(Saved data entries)
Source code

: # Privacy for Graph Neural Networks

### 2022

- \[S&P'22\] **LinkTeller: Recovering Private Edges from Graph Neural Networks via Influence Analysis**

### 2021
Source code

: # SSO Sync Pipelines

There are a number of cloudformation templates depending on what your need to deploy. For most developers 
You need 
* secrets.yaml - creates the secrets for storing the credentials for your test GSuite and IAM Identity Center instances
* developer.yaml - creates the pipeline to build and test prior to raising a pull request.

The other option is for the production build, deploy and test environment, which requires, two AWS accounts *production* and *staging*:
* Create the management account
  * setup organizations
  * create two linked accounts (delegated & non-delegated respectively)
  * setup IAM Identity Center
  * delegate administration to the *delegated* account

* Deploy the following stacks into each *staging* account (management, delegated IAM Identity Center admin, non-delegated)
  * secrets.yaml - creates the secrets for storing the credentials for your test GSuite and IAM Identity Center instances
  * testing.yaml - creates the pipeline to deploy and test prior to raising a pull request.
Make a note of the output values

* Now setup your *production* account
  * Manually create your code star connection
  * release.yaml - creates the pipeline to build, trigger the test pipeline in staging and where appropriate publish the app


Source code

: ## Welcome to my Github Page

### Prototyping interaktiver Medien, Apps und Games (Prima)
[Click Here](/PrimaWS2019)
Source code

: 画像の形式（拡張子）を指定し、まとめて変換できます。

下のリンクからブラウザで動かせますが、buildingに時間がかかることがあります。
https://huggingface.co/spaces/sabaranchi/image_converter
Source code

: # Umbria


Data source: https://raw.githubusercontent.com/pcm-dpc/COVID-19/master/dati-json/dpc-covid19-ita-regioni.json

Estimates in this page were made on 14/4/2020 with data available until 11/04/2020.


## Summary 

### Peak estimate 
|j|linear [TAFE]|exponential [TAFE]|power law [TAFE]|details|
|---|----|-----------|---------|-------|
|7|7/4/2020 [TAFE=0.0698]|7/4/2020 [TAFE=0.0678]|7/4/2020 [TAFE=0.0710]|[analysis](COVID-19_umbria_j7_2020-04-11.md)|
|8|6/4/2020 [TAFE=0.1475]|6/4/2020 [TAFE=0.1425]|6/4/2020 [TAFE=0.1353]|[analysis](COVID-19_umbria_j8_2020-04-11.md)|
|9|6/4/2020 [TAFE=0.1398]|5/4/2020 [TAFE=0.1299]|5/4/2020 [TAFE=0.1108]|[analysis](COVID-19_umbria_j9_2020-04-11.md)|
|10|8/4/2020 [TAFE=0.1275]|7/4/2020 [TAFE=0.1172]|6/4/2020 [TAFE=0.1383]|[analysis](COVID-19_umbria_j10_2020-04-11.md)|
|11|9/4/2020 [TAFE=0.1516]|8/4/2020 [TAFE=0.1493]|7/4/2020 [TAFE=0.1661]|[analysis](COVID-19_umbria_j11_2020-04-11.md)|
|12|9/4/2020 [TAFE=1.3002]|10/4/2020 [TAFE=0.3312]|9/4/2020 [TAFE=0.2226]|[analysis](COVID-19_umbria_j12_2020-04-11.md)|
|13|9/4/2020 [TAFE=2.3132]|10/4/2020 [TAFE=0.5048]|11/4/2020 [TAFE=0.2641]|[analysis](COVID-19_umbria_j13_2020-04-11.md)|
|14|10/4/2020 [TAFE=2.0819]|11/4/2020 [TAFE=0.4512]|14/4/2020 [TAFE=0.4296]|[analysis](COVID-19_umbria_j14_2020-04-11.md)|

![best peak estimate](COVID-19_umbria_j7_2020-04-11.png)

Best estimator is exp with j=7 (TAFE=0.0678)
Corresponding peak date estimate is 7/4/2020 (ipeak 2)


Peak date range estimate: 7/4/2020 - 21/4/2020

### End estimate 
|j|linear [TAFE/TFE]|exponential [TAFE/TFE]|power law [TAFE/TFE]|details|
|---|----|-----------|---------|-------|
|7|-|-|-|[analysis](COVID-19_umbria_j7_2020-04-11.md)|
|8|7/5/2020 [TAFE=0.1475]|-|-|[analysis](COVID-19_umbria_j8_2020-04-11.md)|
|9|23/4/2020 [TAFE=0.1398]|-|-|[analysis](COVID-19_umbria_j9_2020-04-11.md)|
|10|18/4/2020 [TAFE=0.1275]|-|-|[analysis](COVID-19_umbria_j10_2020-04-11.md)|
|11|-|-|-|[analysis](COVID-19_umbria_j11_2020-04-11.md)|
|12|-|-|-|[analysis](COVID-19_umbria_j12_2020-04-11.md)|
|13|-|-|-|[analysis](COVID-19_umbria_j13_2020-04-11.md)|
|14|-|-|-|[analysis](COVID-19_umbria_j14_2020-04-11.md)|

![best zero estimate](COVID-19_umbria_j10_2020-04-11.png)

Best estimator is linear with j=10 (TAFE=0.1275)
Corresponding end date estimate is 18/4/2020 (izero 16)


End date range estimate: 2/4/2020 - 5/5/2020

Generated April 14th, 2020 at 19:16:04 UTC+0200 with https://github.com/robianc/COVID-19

- _PROBLEM STATEMENT_
Rename "secrets.yaml" to "credentials.yaml" wherever it occurs in the lines above, then write all of the lines out again with nothing else altered.

- _RESPONSE BELOW_
Source code

: # Privacy for Graph Neural Networks

### 2022

- \[S&P'22\] **LinkTeller: Recovering Private Edges from Graph Neural Networks via Influence Analysis**

### 2021
Source code

: # SSO Sync Pipelines

There are a number of cloudformation templates depending on what your need to deploy. For most developers 
You need 
* credentials.yaml - creates the secrets for storing the credentials for your test GSuite and IAM Identity Center instances
* developer.yaml - creates the pipeline to build and test prior to raising a pull request.

The other option is for the production build, deploy and test environment, which requires, two AWS accounts *production* and *staging*:
* Create the management account
  * setup organizations
  * create two linked accounts (delegated & non-delegated respectively)
  * setup IAM Identity Center
  * delegate administration to the *delegated* account

* Deploy the following stacks into each *staging* account (management, delegated IAM Identity Center admin, non-delegated)
  * credentials.yaml - creates the secrets for storing the credentials for your test GSuite and IAM Identity Center instances
  * testing.yaml - creates the pipeline to deploy and test prior to raising a pull request.
Make a note of the output values

* Now setup your *production* account
  * Manually create your code star connection
  * release.yaml - creates the pipeline to build, trigger the test pipeline in staging and where appropriate publish the app


Source code

: ## Welcome to my Github Page

### Prototyping interaktiver Medien, Apps und Games (Prima)
[Click Here](/PrimaWS2019)
Source code

: 画像の形式（拡張子）を指定し、まとめて変換できます。

下のリンクからブラウザで動かせますが、buildingに時間がかかることがあります。
https://huggingface.co/spaces/sabaranchi/image_converter
Source code

: # Umbria


Data source: https://raw.githubusercontent.com/pcm-dpc/COVID-19/master/dati-json/dpc-covid19-ita-regioni.json

Estimates in this page were made on 14/4/2020 with data available until 11/04/2020.


## Summary 

### Peak estimate 
|j|linear [TAFE]|exponential [TAFE]|power law [TAFE]|details|
|---|----|-----------|---------|-------|
|7|7/4/2020 [TAFE=0.0698]|7/4/2020 [TAFE=0.0678]|7/4/2020 [TAFE=0.0710]|[analysis](COVID-19_umbria_j7_2020-04-11.md)|
|8|6/4/2020 [TAFE=0.1475]|6/4/2020 [TAFE=0.1425]|6/4/2020 [TAFE=0.1353]|[analysis](COVID-19_umbria_j8_2020-04-11.md)|
|9|6/4/2020 [TAFE=0.1398]|5/4/2020 [TAFE=0.1299]|5/4/2020 [TAFE=0.1108]|[analysis](COVID-19_umbria_j9_2020-04-11.md)|
|10|8/4/2020 [TAFE=0.1275]|7/4/2020 [TAFE=0.1172]|6/4/2020 [TAFE=0.1383]|[analysis](COVID-19_umbria_j10_2020-04-11.md)|
|11|9/4/2020 [TAFE=0.1516]|8/4/2020 [TAFE=0.1493]|7/4/2020 [TAFE=0.1661]|[analysis](COVID-19_umbria_j11_2020-04-11.md)|
|12|9/4/2020 [TAFE=1.3002]|10/4/2020 [TAFE=0.3312]|9/4/2020 [TAFE=0.2226]|[analysis](COVID-19_umbria_j12_2020-04-11.md)|
|13|9/4/2020 [TAFE=2.3132]|10/4/2020 [TAFE=0.5048]|11/4/2020 [TAFE=0.2641]|[analysis](COVID-19_umbria_j13_2020-04-11.md)|
|14|10/4/2020 [TAFE=2.0819]|11/4/2020 [TAFE=0.4512]|14/4/2020 [TAFE=0.4296]|[analysis](COVID-19_umbria_j14_2020-04-11.md)|

![best peak estimate](COVID-19_umbria_j7_2020-04-11.png)

Best estimator is exp with j=7 (TAFE=0.0678)
Corresponding peak date estimate is 7/4/2020 (ipeak 2)


Peak date range estimate: 7/4/2020 - 21/4/2020

### End estimate 
|j|linear [TAFE/TFE]|exponential [TAFE/TFE]|power law [TAFE/TFE]|details|
|---|----|-----------|---------|-------|
|7|-|-|-|[analysis](COVID-19_umbria_j7_2020-04-11.md)|
|8|7/5/2020 [TAFE=0.1475]|-|-|[analysis](COVID-19_umbria_j8_2020-04-11.md)|
|9|23/4/2020 [TAFE=0.1398]|-|-|[analysis](COVID-19_umbria_j9_2020-04-11.md)|
|10|18/4/2020 [TAFE=0.1275]|-|-|[analysis](COVID-19_umbria_j10_2020-04-11.md)|
|11|-|-|-|[analysis](COVID-19_umbria_j11_2020-04-11.md)|
|12|-|-|-|[analysis](COVID-19_umbria_j12_2020-04-11.md)|
|13|-|-|-|[analysis](COVID-19_umbria_j13_2020-04-11.md)|
|14|-|-|-|[analysis](COVID-19_umbria_j14_2020-04-11.md)|

![best zero estimate](COVID-19_umbria_j10_2020-04-11.png)

Best estimator is linear with j=10 (TAFE=0.1275)
Corresponding end date estimate is 18/4/2020 (izero 16)


End date range estimate: 2/4/2020 - 5/5/2020

Generated April 14th, 2020 at 19:16:04 UTC+0200 with https://github.com/robianc/COVID-19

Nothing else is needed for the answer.